Dataset entries
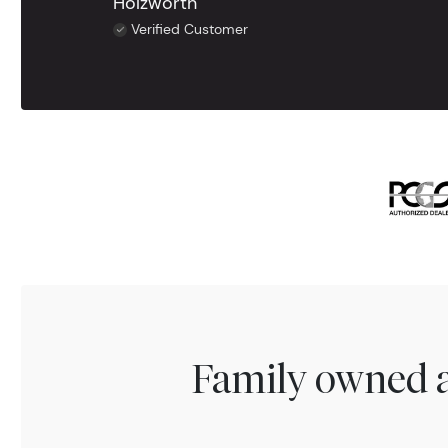
Holzworth
Verified Customer
Family owned a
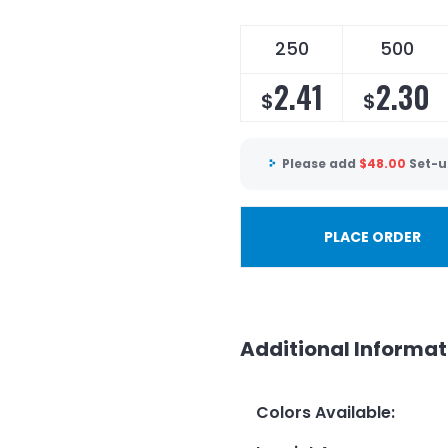
250
500
2.41
2.30
$
$
Please add
$
48.00
Set-u
PLACE ORDER
Additional Informat
Colors Available
:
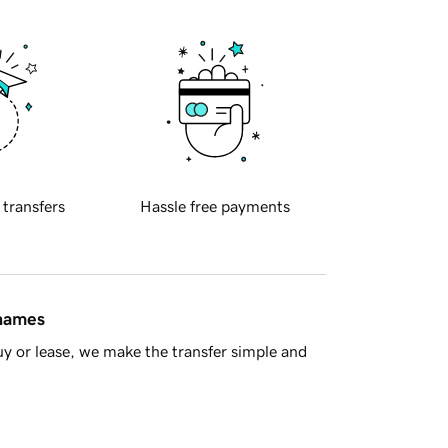
 transfers
Hassle free payments
 names
y or lease, we make the transfer simple and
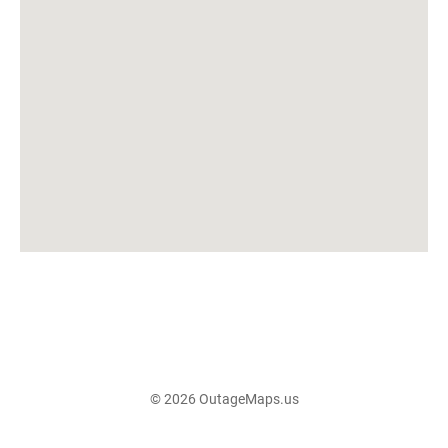
© 2026 OutageMaps.us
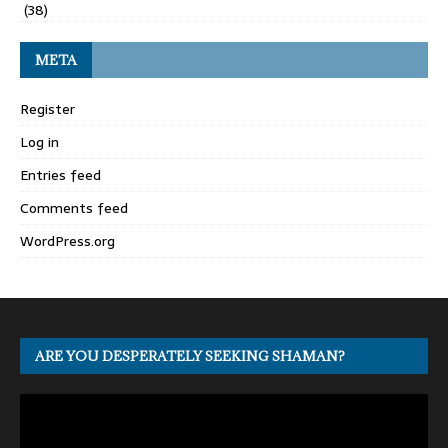
(38)
META
Register
Log in
Entries feed
Comments feed
WordPress.org
ARE YOU DESPERATELY SEEKING SHAMAN?
Video
Player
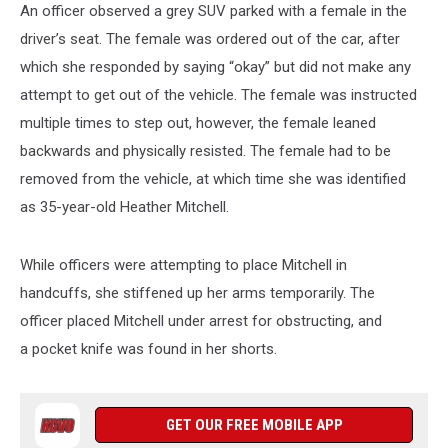
An officer observed a grey SUV parked with a female in the
driver’s seat. The female was ordered out of the car, after
which she responded by saying “okay” but did not make any
attempt to get out of the vehicle. The female was instructed
multiple times to step out, however, the female leaned
backwards and physically resisted. The female had to be
removed from the vehicle, at which time she was identified
as 35-year-old Heather Mitchell.
While officers were attempting to place Mitchell in
handcuffs, she stiffened up her arms temporarily. The
officer placed Mitchell under arrest for obstructing, and
a pocket knife was found in her shorts.
GET OUR FREE MOBILE APP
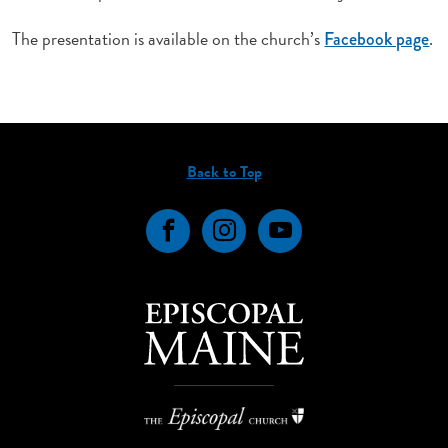
The presentation is available on the church’s
.
Facebook page
Back to Top
Facebook
Instagram
YouTube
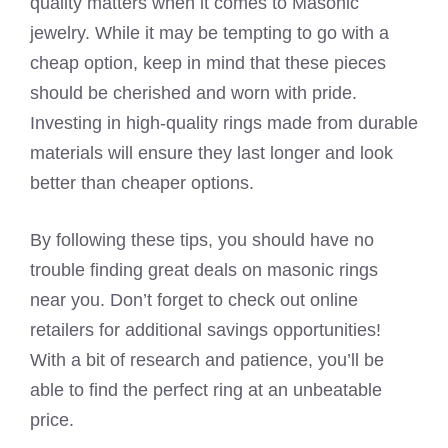
quality matters when it comes to Masonic
jewelry. While it may be tempting to go with a
cheap option, keep in mind that these pieces
should be cherished and worn with pride.
Investing in high-quality rings made from durable
materials will ensure they last longer and look
better than cheaper options.
By following these tips, you should have no
trouble finding great deals on masonic rings
near you. Don’t forget to check out online
retailers for additional savings opportunities!
With a bit of research and patience, you’ll be
able to find the perfect ring at an unbeatable
price.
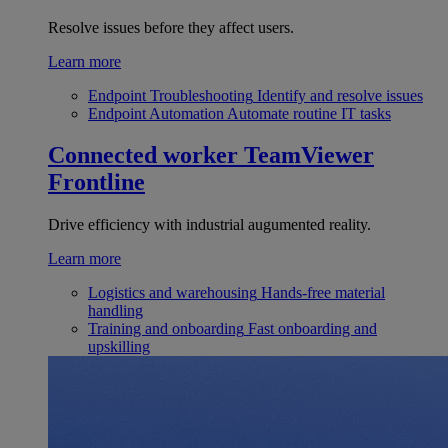
Resolve issues before they affect users.
Learn more
Endpoint Troubleshooting
Identify and resolve issues
Endpoint Automation
Automate routine IT tasks
Connected worker
TeamViewer
Frontline
Drive efficiency with industrial augumented reality.
Learn more
Logistics and warehousing
Hands-free material
handling
Training and onboarding
Fast onboarding and
upskilling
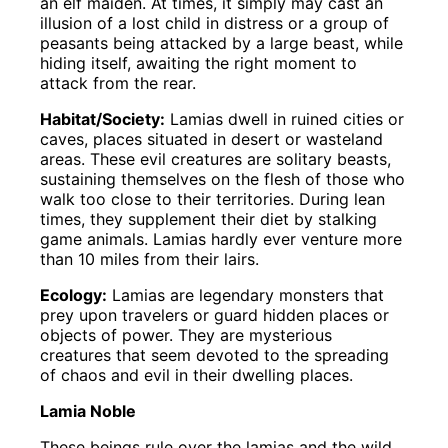
an elf maiden. At times, it simply may cast an
illusion of a lost child in distress or a group of
peasants being attacked by a large beast, while
hiding itself, awaiting the right moment to
attack from the rear.
Habitat/Society:
Lamias dwell in ruined cities or
caves, places situated in desert or wasteland
areas. These evil creatures are solitary beasts,
sustaining themselves on the flesh of those who
walk too close to their territories. During lean
times, they supplement their diet by stalking
game animals. Lamias hardly ever venture more
than 10 miles from their lairs.
Ecology:
Lamias are legendary monsters that
prey upon travelers or guard hidden places or
objects of power. They are mysterious
creatures that seem devoted to the spreading
of chaos and evil in their dwelling places.
Lamia Noble
These beings rule over the lamias and the wild,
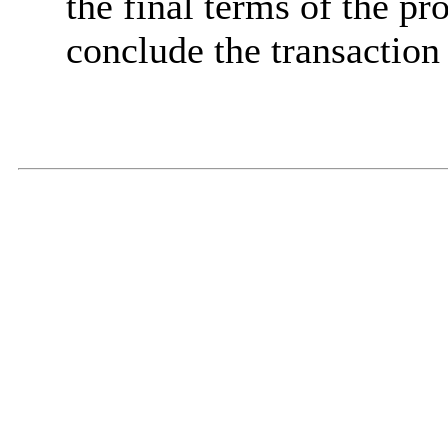
the final terms of the pro
conclude the transaction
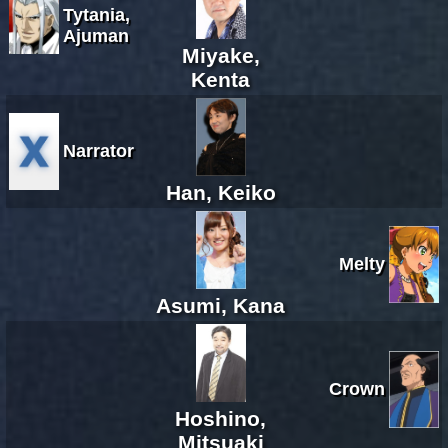
Tytania,
Ajuman
Miyake,
Kenta
Narrator
Han, Keiko
Melty
Asumi, Kana
Crown
Hoshino,
Mitsuaki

• _PROMPT_
Lines holding "from": count them across the data and reply with the number alone.

• _RESPONSE AREA_
4